• Teresa Xie

BACURAU: FILM REVIEW



In an interview with Pitchfork, Hannibal Burress said he saw a tweet that said “music reviewers should have to say what they were doing when they were listening to the album.” That way, the reader has insight into the writer’s state of mind when they were writing the review. Hannibal, I’ll take your advice.


I watched Kleber Mendonça Filho and Juliano Dornelles’ Bacurau with a slight hangover in bed on a rainy Friday morning. On one hand, this enhanced my viewing experience, as I was delighted by the weird world of Bacurau that I found myself sucked into. When you're hungover, you'd rather be in a different place (any place) than the night before. On the other, I was not a particularly huge fan of seeing someone’s head cut off first thing in the morning.

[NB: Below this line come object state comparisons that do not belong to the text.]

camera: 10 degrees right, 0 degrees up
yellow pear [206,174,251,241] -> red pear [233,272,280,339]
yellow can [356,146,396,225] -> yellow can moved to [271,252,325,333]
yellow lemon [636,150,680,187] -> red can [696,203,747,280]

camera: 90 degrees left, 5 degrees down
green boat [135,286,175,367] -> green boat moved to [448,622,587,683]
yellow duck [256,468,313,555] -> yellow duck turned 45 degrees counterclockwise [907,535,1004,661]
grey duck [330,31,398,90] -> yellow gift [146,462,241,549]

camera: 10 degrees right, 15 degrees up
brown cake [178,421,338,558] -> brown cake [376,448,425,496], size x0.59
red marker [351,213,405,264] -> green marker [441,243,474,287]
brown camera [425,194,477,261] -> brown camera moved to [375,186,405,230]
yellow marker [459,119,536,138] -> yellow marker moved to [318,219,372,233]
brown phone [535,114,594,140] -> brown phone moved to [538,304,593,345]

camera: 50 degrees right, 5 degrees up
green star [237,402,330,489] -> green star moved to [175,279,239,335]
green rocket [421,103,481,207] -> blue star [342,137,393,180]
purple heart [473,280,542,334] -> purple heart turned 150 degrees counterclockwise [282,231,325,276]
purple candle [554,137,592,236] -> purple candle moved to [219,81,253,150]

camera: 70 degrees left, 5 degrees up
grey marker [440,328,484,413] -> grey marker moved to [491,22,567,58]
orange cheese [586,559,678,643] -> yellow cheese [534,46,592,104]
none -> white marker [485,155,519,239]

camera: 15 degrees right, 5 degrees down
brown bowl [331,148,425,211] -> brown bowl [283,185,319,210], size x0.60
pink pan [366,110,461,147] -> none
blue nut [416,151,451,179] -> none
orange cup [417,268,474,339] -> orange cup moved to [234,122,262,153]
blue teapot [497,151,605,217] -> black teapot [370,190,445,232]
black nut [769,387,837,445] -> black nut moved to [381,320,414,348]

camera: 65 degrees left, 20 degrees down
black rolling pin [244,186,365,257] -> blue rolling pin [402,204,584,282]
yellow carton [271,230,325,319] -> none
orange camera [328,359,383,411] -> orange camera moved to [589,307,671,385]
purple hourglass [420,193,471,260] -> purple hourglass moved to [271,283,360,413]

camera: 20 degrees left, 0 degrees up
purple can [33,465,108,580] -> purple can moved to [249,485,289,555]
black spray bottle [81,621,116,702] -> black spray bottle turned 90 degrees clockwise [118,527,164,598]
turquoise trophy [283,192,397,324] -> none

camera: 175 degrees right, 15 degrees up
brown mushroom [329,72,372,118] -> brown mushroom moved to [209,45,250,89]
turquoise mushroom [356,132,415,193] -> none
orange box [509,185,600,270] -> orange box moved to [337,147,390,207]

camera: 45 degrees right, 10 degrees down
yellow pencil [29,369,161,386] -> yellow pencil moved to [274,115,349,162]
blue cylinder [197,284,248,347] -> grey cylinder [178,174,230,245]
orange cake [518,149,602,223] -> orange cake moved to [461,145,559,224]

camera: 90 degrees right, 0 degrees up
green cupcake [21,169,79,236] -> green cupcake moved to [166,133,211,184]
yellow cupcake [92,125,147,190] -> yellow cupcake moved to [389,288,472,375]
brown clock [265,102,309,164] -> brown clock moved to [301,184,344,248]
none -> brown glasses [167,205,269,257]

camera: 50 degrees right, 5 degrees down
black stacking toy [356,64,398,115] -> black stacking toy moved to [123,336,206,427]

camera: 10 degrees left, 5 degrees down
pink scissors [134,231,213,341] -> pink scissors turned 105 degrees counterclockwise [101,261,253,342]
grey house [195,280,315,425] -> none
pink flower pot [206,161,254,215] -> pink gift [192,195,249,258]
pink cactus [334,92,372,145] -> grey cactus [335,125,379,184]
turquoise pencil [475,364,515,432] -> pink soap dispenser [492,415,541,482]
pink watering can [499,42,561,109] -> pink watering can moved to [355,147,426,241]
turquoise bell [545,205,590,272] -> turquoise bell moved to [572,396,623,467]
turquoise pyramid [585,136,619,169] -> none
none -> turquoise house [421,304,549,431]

Bacurau is set in the near-future in Bacurau, a fictional small town in Brazil. The film starts with the town mourning the death of their matriarch, Carmelita. Following her death, strange things begin to happen. A flying UFO hovers in the sky, the town disappears from online maps, and random inhabitants are shot dead. Turns out, this massacre is caused by wealthy American visitors who want to hunt the villagers for sport. Their leader, Michael, is played by the acclaimed Udo Kier. The villagers must put up a fight for their lives, absent of help from any real politicians, as the mayor of the town is corrupt.


Bacurau presents a stark commentary on colonialism and corruption. Michael and his team want to raid this town for no reason other than for their own profit and greed. Even when they enlist fellow Brazilians to help them raid the town of Bacurau, it becomes clear that the white foreigners don’t see the Brazilians as one and the same. When the light-skinned Brazilians make a case for allyship, the westerners say, “How could they be like us? We’re white. You’re not white.” They laugh.


Elements of corruption are revealed as it is obvious the town’s mayor is despised by his people. He strolls in, unannounced, speaking to an empty village that refuses to show itself. Uncoincidentally, the mayor is also light-skinned. Bacurau’s people have someone delivering water to the town in a giant tank, because their mayor refuses to work out a dispute with the government involving a dam. The mayor comes with food, medicine, and books as a peace treaty, except his supplies are either poisonous for one’s health or expired. The town has to look after itself and would actually be better off without its corrupt politicians.


While the first half of the film acts as a tribute to the town, the second half is where most of the action happens. Filho and Dornelles’ setup allows the viewer to connect with Bacurau and its people, from its funeral rituals to its highly-regarded museum of the town’s history. The community is bonded by trust and tradition, and occasionally psychotropic drugs. It is these things that allow the people of Bacurau to stand up to those who want to oppress them, despite being less technologically advanced and prepared. Bacurau is unlike any film I’ve seen. It simultaneously feels like it was shot before our time while being oddly futuristic. Like many old villages, the town of Bacurau has a story to tell, a history to preserve, and a battle against colonizers to fight.